Principles
Deterministic Semantic Layered Orchestration
Deterministic Semantic Layered Orchestration
Foundational Commitments of Deterministic Semantic Layered Orchestration
These principles define the conceptual commitments that govern DSLO as a semantic substrate. They describe the stable properties that DSLO‑compliant systems are expected to uphold. They are normative at the semantic level, not prescriptive at the implementation level.
Originating meaning remains the primary reference point for all semantic interpretation. DSLO preserves the user’s intent without dilution, reinterpretation, or drift.
For a given input, DSLO produces a consistent DSLO Moment and a consistent semantic evaluation across models, systems, and contexts. Determinism provides stability across the semantic ecosystem.
Meaning is evaluated through DSLO’s layered semantic substrate — Origin Layer, Deterministic Semantic Layer, and Orchestration Layer — before any interpretive system acts upon it. This layered structure supports semantic clarity and continuity.
Meaning must remain stable across time, context, and substrate boundaries. Drift is a historical and ecological phenomenon; DSLO provides a structure that maintains continuity of intent, posture, and identity.
Expressive posture — tone, stance, and relational orientation — remains stable across transitions. DSLO Moments encode posture explicitly to maintain expressive coherence.
DSLO Moments satisfy a set of semantic invariants that govern meaning, posture, constraints, and interpretive tolerance. These invariants ensure that semantic interpretation remains predictable and aligned with originating meaning.
Semantic transitions within DSLO are explicit and inspectable. DSLO avoids hidden state or opaque continuity mechanisms, supporting clarity, auditability, and scientific rigor.
DSLO remains lightweight, modular, and implementation‑agnostic. Stability arises from semantic structure and invariants, not from complexity or model‑specific behavior.

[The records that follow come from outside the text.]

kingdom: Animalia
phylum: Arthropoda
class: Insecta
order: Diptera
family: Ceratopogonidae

Semantic evolution proceeds through DSLO’s defined transition pathways — the Moment Graph or the Fallback Graph. These pathways ensure predictable, structured transitions without ambiguity.

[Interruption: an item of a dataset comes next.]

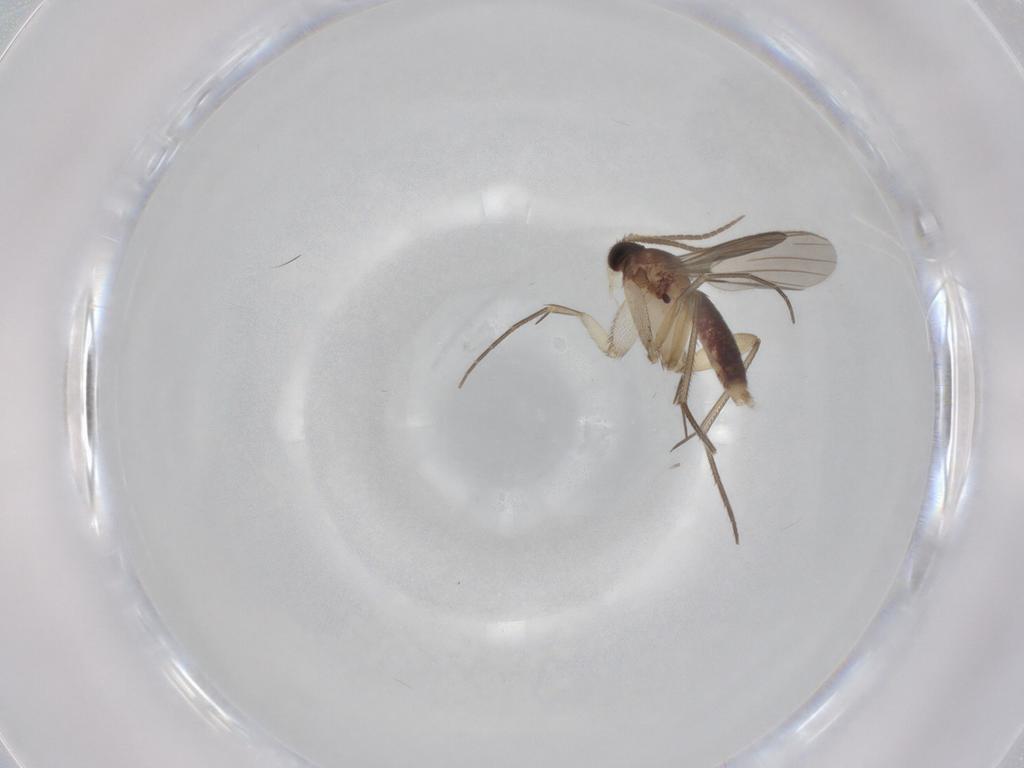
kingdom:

When continuity cannot be guaranteed, DSLO uses a constrained fallback pathway that maintains semantic clarity and expressive stability. Fallback is a structured safety measure, not an error state.

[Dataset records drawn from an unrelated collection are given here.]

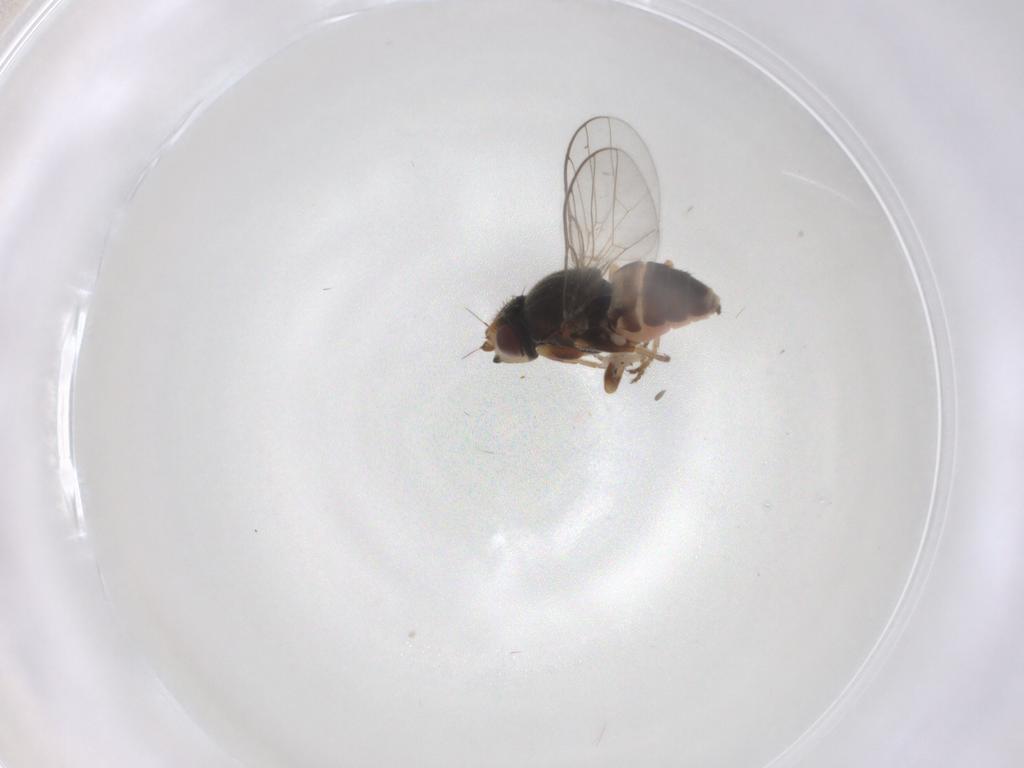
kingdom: Animalia
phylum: Arthropoda
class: Insecta
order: Diptera
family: Chloropidae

DSLO functions consistently across models, systems, devices, and hardware architectures. The substrate is universal and independent of implementation environments.
Meaning includes expressive and relational posture. DSLO encodes posture explicitly to maintain emotional congruence across transitions. This is structural, not affective modeling.
DSLO evolves through validator feedback, semantic test suites, and scientific review. Validators help ensure that DSLO remains stable, interpretable, and grounded as it matures.
Forward Compatibility
DSLO is designed for long‑term stability across future substrates, architectures, and semantic environments. The substrate supports continuity across decades, not product cycles.
Sovereign Governance
DSLO governance reflects multi‑stakeholder participation, validator oversight, and respect for jurisdictional contexts. No single entity controls the substrate or its evolution.